Reducing workplace stress
Experiential team building is almost old hat at Haberman, the Minneapolis advertising and public relations firm, where co-founder Fred Haberman started a workplace garden a decade ago.
Dubbed the “Dude Ranch,” the farm in Delano was something of an experiment aimed at getting employees out of the city on a weekly basis to plant seeds, tend the gardens and harvest crops. Many of the agency’s clients work in health and wellness, sustainable farming and organics.
Haberman said working the farm, which is owned by a former employee and “Chief Garden Officer” Liz Morris Otto, gives his 50 or so employees more than paid time away from the office.
It reduces stress and enables generations to work beside each other and learn. Working the land also helps employees understand their clients at a more basic level and internalize the corporate ethos.
“We can’t be in this business if we aren’t modeling it,” Haberman said during one of the Thursday workdays at the farm, which was certified organic two years ago.
For Paul Grausam, of Western National Insurance Group in Edina, the activities serve as both a reward and icebreaker. For his first planned event, he took about two dozen employees to WhirlyBall, a mashup of lacrosse, basketball and hockey played in bumper cars.
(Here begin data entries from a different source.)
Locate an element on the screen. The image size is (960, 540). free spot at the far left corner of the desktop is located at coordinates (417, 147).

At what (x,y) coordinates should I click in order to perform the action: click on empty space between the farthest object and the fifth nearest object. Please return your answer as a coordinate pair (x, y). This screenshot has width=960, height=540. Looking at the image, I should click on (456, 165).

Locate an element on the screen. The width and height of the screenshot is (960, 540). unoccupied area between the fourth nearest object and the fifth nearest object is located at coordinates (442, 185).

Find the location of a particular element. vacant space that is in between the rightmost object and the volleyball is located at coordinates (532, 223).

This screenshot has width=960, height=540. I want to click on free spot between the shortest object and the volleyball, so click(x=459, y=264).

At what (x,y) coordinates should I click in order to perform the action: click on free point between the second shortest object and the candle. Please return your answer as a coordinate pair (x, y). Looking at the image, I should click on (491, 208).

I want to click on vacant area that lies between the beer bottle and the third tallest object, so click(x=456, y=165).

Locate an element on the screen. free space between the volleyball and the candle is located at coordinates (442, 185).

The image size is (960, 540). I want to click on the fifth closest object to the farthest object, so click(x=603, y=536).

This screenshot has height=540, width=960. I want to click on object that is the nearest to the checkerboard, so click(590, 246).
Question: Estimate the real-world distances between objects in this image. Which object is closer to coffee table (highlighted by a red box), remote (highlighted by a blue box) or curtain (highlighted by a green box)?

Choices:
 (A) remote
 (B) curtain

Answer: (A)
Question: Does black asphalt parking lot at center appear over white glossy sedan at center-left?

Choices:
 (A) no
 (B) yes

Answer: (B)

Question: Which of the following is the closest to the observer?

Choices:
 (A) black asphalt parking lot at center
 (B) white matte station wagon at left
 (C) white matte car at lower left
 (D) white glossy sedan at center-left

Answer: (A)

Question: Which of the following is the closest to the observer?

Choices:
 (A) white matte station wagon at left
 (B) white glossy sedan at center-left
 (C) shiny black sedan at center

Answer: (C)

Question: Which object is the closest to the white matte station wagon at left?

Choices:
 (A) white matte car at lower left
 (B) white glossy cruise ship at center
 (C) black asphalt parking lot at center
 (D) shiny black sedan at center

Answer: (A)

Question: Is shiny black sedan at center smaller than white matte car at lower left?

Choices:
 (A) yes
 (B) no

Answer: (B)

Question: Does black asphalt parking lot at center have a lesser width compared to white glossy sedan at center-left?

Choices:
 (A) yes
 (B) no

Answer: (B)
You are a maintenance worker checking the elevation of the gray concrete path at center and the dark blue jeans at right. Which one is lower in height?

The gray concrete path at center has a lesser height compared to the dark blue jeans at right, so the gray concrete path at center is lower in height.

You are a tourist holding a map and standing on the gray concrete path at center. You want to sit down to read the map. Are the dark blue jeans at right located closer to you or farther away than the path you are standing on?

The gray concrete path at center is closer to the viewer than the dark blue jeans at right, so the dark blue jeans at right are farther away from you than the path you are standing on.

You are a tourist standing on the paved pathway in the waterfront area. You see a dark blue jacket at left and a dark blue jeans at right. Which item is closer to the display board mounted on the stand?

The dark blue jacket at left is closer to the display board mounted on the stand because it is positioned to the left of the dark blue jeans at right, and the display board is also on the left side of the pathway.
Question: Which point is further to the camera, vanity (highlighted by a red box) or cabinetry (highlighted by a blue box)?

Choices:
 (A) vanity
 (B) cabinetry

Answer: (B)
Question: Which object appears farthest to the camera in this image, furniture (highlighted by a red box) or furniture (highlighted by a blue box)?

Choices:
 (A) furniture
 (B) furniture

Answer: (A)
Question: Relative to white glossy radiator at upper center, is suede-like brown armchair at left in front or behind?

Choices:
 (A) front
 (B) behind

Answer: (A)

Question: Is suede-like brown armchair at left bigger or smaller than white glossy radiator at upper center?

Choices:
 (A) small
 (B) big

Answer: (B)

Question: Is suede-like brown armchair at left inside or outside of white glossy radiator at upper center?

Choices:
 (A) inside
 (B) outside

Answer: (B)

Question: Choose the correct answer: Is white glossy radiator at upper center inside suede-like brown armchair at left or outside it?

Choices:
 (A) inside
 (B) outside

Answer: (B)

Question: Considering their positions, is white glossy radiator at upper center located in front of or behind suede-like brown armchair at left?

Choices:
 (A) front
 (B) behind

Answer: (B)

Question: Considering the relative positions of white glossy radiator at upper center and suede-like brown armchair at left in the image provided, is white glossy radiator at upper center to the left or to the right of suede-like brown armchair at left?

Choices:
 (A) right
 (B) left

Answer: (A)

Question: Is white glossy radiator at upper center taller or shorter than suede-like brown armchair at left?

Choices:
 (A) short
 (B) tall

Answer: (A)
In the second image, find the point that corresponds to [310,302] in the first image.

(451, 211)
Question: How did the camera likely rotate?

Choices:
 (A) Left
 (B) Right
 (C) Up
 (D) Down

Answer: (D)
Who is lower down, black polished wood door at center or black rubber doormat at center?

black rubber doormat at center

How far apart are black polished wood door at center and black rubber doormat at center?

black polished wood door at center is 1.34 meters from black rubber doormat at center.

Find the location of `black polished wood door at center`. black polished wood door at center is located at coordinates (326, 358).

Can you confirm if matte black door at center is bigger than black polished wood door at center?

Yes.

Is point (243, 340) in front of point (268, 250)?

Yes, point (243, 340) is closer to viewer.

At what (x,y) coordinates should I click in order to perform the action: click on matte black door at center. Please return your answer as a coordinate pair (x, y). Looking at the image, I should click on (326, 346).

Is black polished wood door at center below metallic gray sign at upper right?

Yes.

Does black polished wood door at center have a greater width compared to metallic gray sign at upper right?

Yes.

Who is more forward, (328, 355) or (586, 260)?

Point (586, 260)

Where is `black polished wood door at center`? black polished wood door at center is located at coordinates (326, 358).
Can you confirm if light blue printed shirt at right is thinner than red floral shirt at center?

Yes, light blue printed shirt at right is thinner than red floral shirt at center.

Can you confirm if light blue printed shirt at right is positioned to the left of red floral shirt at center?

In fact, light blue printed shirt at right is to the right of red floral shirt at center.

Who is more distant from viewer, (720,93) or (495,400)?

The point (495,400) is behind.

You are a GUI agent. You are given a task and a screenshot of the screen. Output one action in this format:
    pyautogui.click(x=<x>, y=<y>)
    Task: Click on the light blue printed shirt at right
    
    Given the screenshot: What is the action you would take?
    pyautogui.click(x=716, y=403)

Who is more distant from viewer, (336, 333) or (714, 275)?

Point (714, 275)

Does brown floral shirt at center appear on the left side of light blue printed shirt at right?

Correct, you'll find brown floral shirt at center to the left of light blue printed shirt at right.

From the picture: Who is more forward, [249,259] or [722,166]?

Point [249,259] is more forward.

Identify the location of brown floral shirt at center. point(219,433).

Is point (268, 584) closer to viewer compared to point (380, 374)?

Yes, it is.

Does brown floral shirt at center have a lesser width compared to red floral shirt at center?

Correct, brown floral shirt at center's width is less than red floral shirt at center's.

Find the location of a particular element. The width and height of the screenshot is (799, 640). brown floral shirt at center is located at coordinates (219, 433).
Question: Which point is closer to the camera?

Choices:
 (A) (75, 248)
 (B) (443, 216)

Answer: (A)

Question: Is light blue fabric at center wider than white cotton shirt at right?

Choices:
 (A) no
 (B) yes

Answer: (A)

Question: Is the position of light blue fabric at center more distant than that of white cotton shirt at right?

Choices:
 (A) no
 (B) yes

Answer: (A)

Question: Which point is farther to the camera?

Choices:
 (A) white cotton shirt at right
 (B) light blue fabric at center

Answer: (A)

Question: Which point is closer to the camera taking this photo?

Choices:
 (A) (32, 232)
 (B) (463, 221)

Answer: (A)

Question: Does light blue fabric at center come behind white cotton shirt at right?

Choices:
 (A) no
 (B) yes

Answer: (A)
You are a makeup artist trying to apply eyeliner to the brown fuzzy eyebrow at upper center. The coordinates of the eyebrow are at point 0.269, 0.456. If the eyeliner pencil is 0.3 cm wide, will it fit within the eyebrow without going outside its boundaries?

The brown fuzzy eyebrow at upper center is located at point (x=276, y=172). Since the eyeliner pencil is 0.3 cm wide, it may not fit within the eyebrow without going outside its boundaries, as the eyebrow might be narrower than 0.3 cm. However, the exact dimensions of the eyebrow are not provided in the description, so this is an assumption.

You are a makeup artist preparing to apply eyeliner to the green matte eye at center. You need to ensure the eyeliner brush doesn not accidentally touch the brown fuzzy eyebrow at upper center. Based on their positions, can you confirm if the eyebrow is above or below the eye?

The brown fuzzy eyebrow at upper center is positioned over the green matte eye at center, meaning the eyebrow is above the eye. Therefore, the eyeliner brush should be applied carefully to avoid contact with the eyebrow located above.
“There was a lot of talking smack,” said Grausam, the lead business analyst in the property claims division, “all good-natured and fun.”
Other outings have included a Thursday night at the Canterbury racetrack, and trap shooting. The claims business is stressful work, Grausam said. Employees spend their days working with people affected by storms, fires or natural disasters.
“It can be a mental health break,” Grausam said, adding that the events help build a good workplace culture. “Fun shouldn’t be a foreign concept.”